▶ How to complete this task: The records that follow are to be repeated in full, with no pictures retained.

--- --- ---

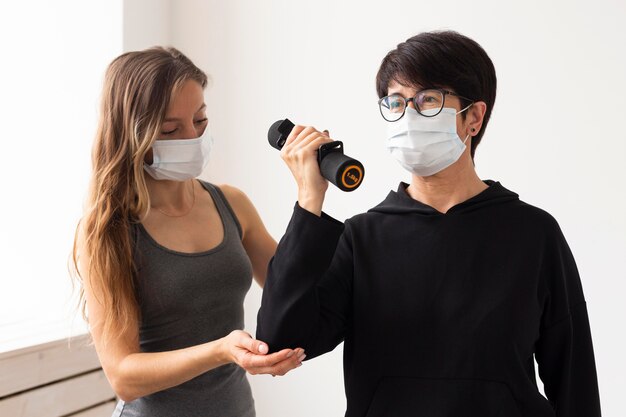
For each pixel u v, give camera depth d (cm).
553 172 194
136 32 240
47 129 242
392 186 220
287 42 236
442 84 108
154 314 128
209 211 142
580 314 114
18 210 243
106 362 123
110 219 127
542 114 194
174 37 257
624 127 184
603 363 192
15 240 242
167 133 130
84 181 239
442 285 110
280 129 115
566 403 113
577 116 189
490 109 116
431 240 112
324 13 228
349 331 117
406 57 108
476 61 110
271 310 102
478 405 105
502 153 200
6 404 187
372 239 115
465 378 106
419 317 109
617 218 187
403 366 109
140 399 129
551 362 115
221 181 254
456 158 112
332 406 236
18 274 242
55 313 233
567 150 192
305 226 102
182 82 127
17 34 239
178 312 128
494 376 105
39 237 244
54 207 243
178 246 131
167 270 128
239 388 137
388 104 113
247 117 247
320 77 230
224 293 134
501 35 198
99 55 236
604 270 190
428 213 114
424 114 109
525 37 194
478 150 204
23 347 191
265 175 245
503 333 106
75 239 139
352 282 116
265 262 150
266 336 103
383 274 112
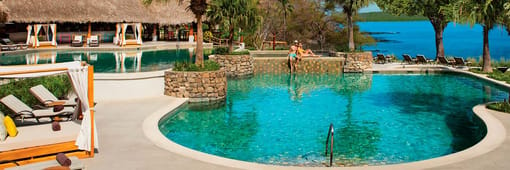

--- --- ---

▶ Solution below:
For each pixel u v, give camera depth d (cm).
553 172 194
136 32 240
47 129 242
392 186 220
287 42 236
442 84 108
154 314 128
209 211 142
580 314 114
18 210 243
106 362 123
110 219 127
542 114 194
174 37 257
624 127 184
603 363 192
15 240 242
167 133 130
84 181 239
442 285 110
280 129 115
566 403 113
577 116 189
490 109 116
431 240 112
324 13 228
349 331 117
406 57 108
476 61 110
271 310 102
478 405 105
502 153 200
6 404 187
372 239 115
465 378 106
419 317 109
617 218 187
403 366 109
140 399 129
551 362 115
221 181 254
456 158 112
332 406 236
18 274 242
55 313 233
567 150 192
305 226 102
182 82 127
17 34 239
178 312 128
494 376 105
39 237 244
54 207 243
178 246 131
167 270 128
239 388 137
388 104 113
247 117 247
320 77 230
224 293 134
501 35 198
99 55 236
604 270 190
428 213 114
424 114 109
525 37 194
478 150 204
23 347 191
265 175 245
503 333 106
75 239 139
352 282 116
265 262 150
266 336 103
383 274 112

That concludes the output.